### TASK BRIEF
No pictures belong in the copy, but every line of the material below must be reproduced exactly.

### DATA FOR THIS EXERCISE
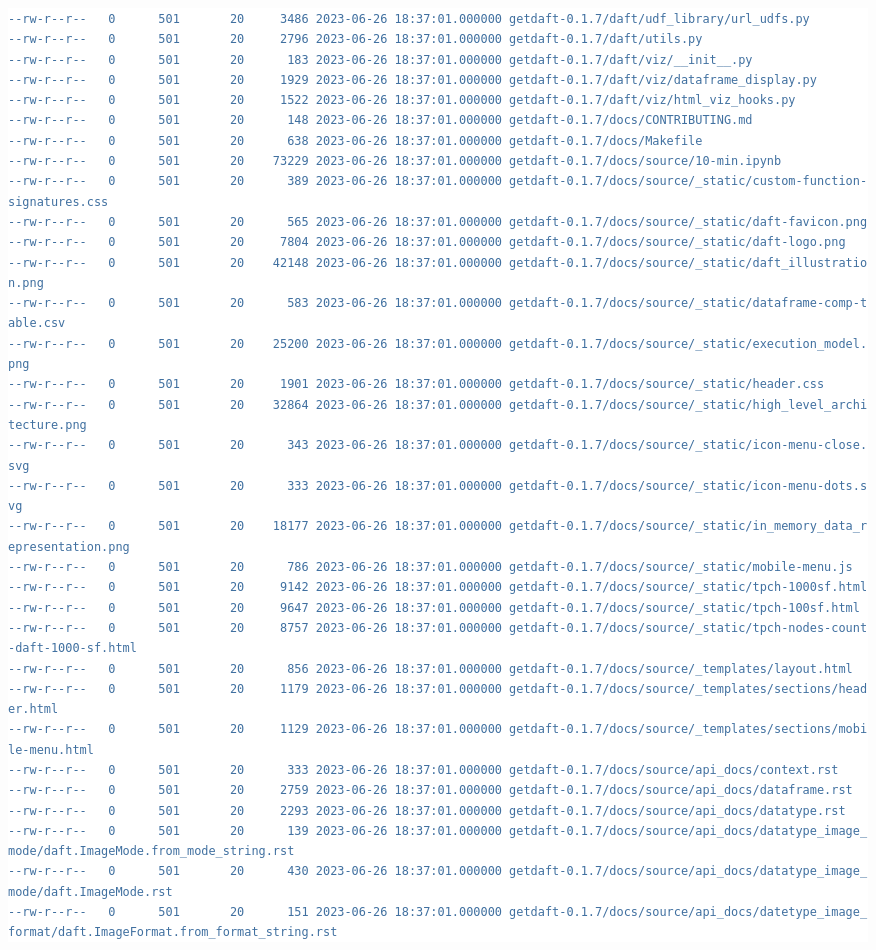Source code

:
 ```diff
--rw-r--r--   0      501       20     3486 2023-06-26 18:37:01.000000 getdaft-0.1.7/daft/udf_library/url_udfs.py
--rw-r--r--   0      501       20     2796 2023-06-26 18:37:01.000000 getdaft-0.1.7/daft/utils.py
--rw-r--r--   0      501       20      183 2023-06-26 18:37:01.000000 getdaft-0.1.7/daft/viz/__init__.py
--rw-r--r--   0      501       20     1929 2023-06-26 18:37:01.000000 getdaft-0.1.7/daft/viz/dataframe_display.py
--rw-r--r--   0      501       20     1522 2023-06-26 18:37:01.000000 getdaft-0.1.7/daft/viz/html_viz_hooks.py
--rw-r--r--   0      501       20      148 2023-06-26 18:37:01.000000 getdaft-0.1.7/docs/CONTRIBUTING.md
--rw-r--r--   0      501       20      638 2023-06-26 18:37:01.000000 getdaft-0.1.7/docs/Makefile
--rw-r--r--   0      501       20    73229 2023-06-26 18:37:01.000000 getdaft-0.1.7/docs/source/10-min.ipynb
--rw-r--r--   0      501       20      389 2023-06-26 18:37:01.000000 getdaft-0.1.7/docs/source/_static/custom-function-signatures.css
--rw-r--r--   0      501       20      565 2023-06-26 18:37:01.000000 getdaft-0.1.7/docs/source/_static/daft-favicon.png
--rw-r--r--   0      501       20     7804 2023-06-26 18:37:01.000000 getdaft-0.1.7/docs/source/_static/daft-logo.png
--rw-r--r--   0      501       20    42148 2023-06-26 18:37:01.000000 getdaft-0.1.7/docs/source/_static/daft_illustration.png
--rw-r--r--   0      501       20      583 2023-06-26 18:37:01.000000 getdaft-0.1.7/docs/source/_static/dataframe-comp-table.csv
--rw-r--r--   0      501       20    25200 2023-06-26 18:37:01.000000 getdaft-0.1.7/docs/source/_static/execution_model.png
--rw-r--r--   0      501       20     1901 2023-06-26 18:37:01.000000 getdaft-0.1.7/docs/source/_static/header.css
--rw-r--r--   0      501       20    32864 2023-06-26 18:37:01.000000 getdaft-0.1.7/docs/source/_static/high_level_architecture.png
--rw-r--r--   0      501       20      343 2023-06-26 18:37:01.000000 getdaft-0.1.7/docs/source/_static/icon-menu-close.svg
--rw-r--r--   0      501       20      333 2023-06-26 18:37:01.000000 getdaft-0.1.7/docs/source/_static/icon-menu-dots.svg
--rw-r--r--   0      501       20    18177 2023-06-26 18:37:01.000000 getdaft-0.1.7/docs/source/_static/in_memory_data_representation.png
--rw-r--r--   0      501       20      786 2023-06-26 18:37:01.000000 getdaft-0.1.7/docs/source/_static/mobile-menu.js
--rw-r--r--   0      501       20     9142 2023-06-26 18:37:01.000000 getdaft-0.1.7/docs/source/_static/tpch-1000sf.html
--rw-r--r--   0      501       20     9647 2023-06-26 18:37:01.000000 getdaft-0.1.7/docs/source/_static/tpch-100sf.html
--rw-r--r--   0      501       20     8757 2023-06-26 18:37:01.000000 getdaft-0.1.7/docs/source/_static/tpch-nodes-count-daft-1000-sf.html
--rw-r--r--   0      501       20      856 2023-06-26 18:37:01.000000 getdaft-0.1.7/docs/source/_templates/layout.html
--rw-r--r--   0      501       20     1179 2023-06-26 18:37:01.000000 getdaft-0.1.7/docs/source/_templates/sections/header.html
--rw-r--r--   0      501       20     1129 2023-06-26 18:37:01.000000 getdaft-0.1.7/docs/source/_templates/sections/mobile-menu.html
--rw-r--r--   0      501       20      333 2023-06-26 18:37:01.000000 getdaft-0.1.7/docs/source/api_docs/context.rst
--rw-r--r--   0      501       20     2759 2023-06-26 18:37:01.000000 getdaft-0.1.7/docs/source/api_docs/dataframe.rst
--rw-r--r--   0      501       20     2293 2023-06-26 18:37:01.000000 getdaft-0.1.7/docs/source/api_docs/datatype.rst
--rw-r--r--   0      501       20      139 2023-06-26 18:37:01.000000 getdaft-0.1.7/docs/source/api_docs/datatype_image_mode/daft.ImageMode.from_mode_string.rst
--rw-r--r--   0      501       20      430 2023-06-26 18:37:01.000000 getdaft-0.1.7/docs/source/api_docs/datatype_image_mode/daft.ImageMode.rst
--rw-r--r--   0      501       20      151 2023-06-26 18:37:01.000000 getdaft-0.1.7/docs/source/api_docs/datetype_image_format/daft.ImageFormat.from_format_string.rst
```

### SOLVED PROBLEM
Source code

:
 ```diff
--rw-r--r--   0      501       20     3486 2023-06-26 18:37:01.000000 getdaft-0.1.7/daft/udf_library/url_udfs.py
--rw-r--r--   0      501       20     2796 2023-06-26 18:37:01.000000 getdaft-0.1.7/daft/utils.py
--rw-r--r--   0      501       20      183 2023-06-26 18:37:01.000000 getdaft-0.1.7/daft/viz/__init__.py
--rw-r--r--   0      501       20     1929 2023-06-26 18:37:01.000000 getdaft-0.1.7/daft/viz/dataframe_display.py
--rw-r--r--   0      501       20     1522 2023-06-26 18:37:01.000000 getdaft-0.1.7/daft/viz/html_viz_hooks.py
--rw-r--r--   0      501       20      148 2023-06-26 18:37:01.000000 getdaft-0.1.7/docs/CONTRIBUTING.md
--rw-r--r--   0      501       20      638 2023-06-26 18:37:01.000000 getdaft-0.1.7/docs/Makefile
--rw-r--r--   0      501       20    73229 2023-06-26 18:37:01.000000 getdaft-0.1.7/docs/source/10-min.ipynb
--rw-r--r--   0      501       20      389 2023-06-26 18:37:01.000000 getdaft-0.1.7/docs/source/_static/custom-function-signatures.css
--rw-r--r--   0      501       20      565 2023-06-26 18:37:01.000000 getdaft-0.1.7/docs/source/_static/daft-favicon.png
--rw-r--r--   0      501       20     7804 2023-06-26 18:37:01.000000 getdaft-0.1.7/docs/source/_static/daft-logo.png
--rw-r--r--   0      501       20    42148 2023-06-26 18:37:01.000000 getdaft-0.1.7/docs/source/_static/daft_illustration.png
--rw-r--r--   0      501       20      583 2023-06-26 18:37:01.000000 getdaft-0.1.7/docs/source/_static/dataframe-comp-table.csv
--rw-r--r--   0      501       20    25200 2023-06-26 18:37:01.000000 getdaft-0.1.7/docs/source/_static/execution_model.png
--rw-r--r--   0      501       20     1901 2023-06-26 18:37:01.000000 getdaft-0.1.7/docs/source/_static/header.css
--rw-r--r--   0      501       20    32864 2023-06-26 18:37:01.000000 getdaft-0.1.7/docs/source/_static/high_level_architecture.png
--rw-r--r--   0      501       20      343 2023-06-26 18:37:01.000000 getdaft-0.1.7/docs/source/_static/icon-menu-close.svg
--rw-r--r--   0      501       20      333 2023-06-26 18:37:01.000000 getdaft-0.1.7/docs/source/_static/icon-menu-dots.svg
--rw-r--r--   0      501       20    18177 2023-06-26 18:37:01.000000 getdaft-0.1.7/docs/source/_static/in_memory_data_representation.png
--rw-r--r--   0      501       20      786 2023-06-26 18:37:01.000000 getdaft-0.1.7/docs/source/_static/mobile-menu.js
--rw-r--r--   0      501       20     9142 2023-06-26 18:37:01.000000 getdaft-0.1.7/docs/source/_static/tpch-1000sf.html
--rw-r--r--   0      501       20     9647 2023-06-26 18:37:01.000000 getdaft-0.1.7/docs/source/_static/tpch-100sf.html
--rw-r--r--   0      501       20     8757 2023-06-26 18:37:01.000000 getdaft-0.1.7/docs/source/_static/tpch-nodes-count-daft-1000-sf.html
--rw-r--r--   0      501       20      856 2023-06-26 18:37:01.000000 getdaft-0.1.7/docs/source/_templates/layout.html
--rw-r--r--   0      501       20     1179 2023-06-26 18:37:01.000000 getdaft-0.1.7/docs/source/_templates/sections/header.html
--rw-r--r--   0      501       20     1129 2023-06-26 18:37:01.000000 getdaft-0.1.7/docs/source/_templates/sections/mobile-menu.html
--rw-r--r--   0      501       20      333 2023-06-26 18:37:01.000000 getdaft-0.1.7/docs/source/api_docs/context.rst
--rw-r--r--   0      501       20     2759 2023-06-26 18:37:01.000000 getdaft-0.1.7/docs/source/api_docs/dataframe.rst
--rw-r--r--   0      501       20     2293 2023-06-26 18:37:01.000000 getdaft-0.1.7/docs/source/api_docs/datatype.rst
--rw-r--r--   0      501       20      139 2023-06-26 18:37:01.000000 getdaft-0.1.7/docs/source/api_docs/datatype_image_mode/daft.ImageMode.from_mode_string.rst
--rw-r--r--   0      501       20      430 2023-06-26 18:37:01.000000 getdaft-0.1.7/docs/source/api_docs/datatype_image_mode/daft.ImageMode.rst
--rw-r--r--   0      501       20      151 2023-06-26 18:37:01.000000 getdaft-0.1.7/docs/source/api_docs/datetype_image_format/daft.ImageFormat.from_format_string.rst
```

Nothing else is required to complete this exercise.